Oct. 14, 2010 - Vernon M. Briggs Jr., PhD

There are more educated people than I that hold the same opinion, but let me give you an easier to understand, and absolutely true, example. How do I know it is true? When I was a much younger man, I worked for a roofing company. So I lived it.

The company I worked for was owned by a family friend, who had worked for most of his life in the field and had an excellent reputation. However, in the 90's around the time NAFTA was passed and (not related, I hope) illegal immigration spiked in Texas, he began to lose out to other companies. He did some snooping around and found out they were often charging hundreds of dollars less in their estimates than he could possibly offer, at least while still making a profit. He also found out that the two companies that were taking most of his business were staffed with illegal workers, being paid much lower wages than he could give to his legal employees.

Fast forward a year and he was close to declaring bankruptcy. Just like any type of labor where you pay your employees little to nothing comparatively to their compatriots in the same field, you cannot compete fairly. Net result, he was forced to let us go one by one, replacing us with illegals.

*About this task*
Can you continue the account above of the roofing company, picking up after its final sentence?

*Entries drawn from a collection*
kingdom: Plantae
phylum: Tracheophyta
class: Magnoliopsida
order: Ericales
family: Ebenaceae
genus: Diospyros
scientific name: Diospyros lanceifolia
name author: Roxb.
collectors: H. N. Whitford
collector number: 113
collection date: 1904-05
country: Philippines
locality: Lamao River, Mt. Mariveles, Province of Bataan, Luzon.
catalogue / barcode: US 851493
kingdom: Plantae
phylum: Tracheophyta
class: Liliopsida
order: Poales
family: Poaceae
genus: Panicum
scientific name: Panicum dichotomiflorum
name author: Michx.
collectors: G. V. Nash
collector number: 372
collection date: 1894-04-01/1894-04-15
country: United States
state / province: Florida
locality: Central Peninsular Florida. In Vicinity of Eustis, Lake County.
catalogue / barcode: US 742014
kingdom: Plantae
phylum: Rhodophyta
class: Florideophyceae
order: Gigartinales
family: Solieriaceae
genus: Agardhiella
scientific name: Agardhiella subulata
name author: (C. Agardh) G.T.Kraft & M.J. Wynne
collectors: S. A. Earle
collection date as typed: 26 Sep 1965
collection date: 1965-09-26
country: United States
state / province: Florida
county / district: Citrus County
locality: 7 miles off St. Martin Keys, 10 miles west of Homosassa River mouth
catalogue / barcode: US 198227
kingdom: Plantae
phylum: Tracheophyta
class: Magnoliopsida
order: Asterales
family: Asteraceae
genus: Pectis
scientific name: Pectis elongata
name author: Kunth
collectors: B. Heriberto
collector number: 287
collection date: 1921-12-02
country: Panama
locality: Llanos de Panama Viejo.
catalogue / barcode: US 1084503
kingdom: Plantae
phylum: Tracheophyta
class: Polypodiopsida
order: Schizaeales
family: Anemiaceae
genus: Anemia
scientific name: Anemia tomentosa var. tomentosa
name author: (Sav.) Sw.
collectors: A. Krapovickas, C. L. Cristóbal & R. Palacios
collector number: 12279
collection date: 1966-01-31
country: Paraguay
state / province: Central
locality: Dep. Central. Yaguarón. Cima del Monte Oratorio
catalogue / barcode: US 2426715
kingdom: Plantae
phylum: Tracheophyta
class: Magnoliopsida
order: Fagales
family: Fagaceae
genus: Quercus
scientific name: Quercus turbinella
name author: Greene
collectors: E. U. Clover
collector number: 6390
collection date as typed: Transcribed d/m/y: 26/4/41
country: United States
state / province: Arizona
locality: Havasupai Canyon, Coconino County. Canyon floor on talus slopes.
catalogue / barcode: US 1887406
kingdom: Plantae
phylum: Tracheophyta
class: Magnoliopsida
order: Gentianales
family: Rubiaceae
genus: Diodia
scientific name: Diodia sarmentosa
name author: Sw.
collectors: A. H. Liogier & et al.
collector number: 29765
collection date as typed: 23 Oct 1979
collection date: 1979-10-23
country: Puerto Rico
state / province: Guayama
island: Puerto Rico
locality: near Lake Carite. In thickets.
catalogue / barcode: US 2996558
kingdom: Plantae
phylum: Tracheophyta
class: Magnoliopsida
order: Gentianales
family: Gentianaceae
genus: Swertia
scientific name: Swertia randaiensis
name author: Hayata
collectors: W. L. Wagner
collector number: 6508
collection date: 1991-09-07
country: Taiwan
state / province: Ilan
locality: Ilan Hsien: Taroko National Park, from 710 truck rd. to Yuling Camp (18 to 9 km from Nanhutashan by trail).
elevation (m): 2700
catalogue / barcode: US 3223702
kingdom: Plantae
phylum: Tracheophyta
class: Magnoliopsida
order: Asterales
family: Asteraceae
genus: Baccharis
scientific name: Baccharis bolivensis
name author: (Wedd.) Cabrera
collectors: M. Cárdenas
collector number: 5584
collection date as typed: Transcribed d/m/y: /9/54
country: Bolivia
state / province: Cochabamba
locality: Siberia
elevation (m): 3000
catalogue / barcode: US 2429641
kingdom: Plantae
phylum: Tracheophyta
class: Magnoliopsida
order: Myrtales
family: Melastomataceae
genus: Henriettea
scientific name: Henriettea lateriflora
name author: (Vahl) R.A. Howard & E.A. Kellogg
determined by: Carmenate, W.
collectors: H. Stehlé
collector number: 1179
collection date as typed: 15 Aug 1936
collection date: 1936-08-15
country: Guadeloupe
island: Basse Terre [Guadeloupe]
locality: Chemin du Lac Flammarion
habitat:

*Task output*
Obviously, I moved on, learned a different skill and began to make far more than I would have as a simple laborer. But the fact remains that an entire industry was undermined and radically changed by the inclusion of cheap illegal labor. This will not change if we simply ignore illegal immigration because it is the 'nice' thing to do. What it will accomplish is that young people will slowly find that certain jobs are out of their selection. It also will get worse the more accepted and commonplace illegal immigration becomes. I know for a fact that while I worked at Apple there were entry level support techs that were illegally here. Perhaps you will say that it is a benefit because it would prevent offshoring, but I disagree. What it does is make the working class poorer and doesn't solve the other issues brought about by illegal immigration, such as Emergency Rooms being flooded by people who can't afford insurance. Oh yeah, I forgot to mention that it is common to go to the ER and see people stacked like cordwood because they can't refuse patients unless they are a private hospital.

As far as The Jungle, and my statement about it and it's author, I was merely pointing out that as much as you try to put forth that illegal immigrants have a bad life here in the USA, the fact is that we used to treat legal immigrants far worse. Perhaps it was a reach on my part, but it seemed logical at the time.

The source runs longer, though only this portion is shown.